Я провел с Зингером несколько месяцев в тесном контакте. В августе 1942 года мы с ним сопровождали посла Кота в его поездке в Иран и провели несколько недель в одном отеле. Он был, пожалуй, самым критически настроенным из нас всех к Советскому Союзу и приложил массу усилий, чтобы показать послу все противоречия советской системы. В ноябре 1942 года мы вновь встретились с Зингером, на этот раз в Иерусалиме. Он показал нам маленькую гостиницу в Новом Иерусалиме, где хозяйкой была старая польская еврейка, готовившая воду для чая в самоваре, а к чаю она давала домашнее печенье, готовила рыбный суп по пятницам и курицу по-еврейски по субботам. Мы прожили в этой гостинице около трех недель. Я чувствовал себя там как где-нибудь в Ошмяне или в Швенчанах и даже с некоторым сожалением покинул эту маленькую и очень милую гостиницу, когда для меня освободилась комната в доминиканском монастыре, где размещался известный всему миру Папский институт по изучению Библии.
В начале 1943 года Зингер через свои связи в Еврейском агентстве раздобыл для нас автомобиль, чтобы мы смогли поездить по кибуцам3 в Палестине.

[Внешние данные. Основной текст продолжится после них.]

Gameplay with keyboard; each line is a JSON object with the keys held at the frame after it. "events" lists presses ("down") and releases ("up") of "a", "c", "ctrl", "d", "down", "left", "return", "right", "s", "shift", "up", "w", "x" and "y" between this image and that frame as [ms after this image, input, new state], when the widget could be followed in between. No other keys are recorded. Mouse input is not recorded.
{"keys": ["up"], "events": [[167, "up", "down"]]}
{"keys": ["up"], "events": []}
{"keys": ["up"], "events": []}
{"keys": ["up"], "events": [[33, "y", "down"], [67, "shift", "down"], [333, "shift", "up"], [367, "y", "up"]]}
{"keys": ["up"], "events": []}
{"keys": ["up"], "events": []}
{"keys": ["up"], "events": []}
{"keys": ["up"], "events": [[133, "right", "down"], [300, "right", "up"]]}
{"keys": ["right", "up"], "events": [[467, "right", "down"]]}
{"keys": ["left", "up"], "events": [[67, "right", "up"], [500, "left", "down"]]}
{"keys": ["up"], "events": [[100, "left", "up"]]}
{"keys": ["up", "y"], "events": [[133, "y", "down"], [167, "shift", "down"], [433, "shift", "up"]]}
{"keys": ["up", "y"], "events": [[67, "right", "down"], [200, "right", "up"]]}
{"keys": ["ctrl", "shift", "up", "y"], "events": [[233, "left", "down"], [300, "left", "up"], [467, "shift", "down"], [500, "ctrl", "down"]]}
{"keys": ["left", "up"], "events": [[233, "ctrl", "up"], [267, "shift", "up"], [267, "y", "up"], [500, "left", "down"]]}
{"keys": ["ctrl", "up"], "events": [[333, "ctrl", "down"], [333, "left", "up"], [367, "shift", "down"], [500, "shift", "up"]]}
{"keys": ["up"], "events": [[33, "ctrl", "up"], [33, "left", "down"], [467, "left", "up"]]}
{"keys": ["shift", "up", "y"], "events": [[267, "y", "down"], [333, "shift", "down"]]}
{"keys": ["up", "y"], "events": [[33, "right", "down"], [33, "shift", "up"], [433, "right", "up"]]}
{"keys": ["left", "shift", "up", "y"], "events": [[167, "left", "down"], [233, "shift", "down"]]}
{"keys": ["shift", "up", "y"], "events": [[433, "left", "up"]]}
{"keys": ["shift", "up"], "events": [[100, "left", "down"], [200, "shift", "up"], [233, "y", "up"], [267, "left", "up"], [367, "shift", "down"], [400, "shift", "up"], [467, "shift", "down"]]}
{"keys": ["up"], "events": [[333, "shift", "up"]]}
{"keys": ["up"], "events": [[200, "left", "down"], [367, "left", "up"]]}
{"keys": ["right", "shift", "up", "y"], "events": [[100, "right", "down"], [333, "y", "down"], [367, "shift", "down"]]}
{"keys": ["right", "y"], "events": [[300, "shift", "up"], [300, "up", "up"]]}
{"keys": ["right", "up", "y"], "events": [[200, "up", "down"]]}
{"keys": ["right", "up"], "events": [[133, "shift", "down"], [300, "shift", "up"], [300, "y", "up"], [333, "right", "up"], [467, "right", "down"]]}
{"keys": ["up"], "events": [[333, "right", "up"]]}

Я, Виктор Вайнтрауб и профессор Сукенницкий провели в этой поездке около недели. Посетили мы в ту поездку множество разных кибуцов. Некоторые из них были целиком заселены коммунистами, и на каждой стене красовался портрет Троцкого. Зингер так и не остыл от своей идеи опубликования материалов об Альтере и Эрлихе. Вскоре после этого он выехал в Лондон.
Когда в мае 1944 года я сам оказался в Лондоне, мы уже с Зингером не встречались — мы вращались в разных кругах польской эмиграции и в разных кругах английского общества. И мне ничего не известно о статьях о деле Эрлиха и Альтера в английской или в польской печати; мне показалось, что Зингер отказался от своей идеи. Не знаю, пробовал ли он вообще что-либо на эту тему опубликовать. Возможно, он попал под влияние своего приятеля Исаака Дойчера, польского троцкиста, еще перед войной эмигрировавшего в Англию и получившего работу в журнале «Обсервер». Во время войны Дойчер разделял в своих статьях советскую точку зрения на вопросы послевоенного развития Восточной Европы. После войны я несколько раз встречал статьи Зингера в польском журнале, издававшемся посольством Берута.)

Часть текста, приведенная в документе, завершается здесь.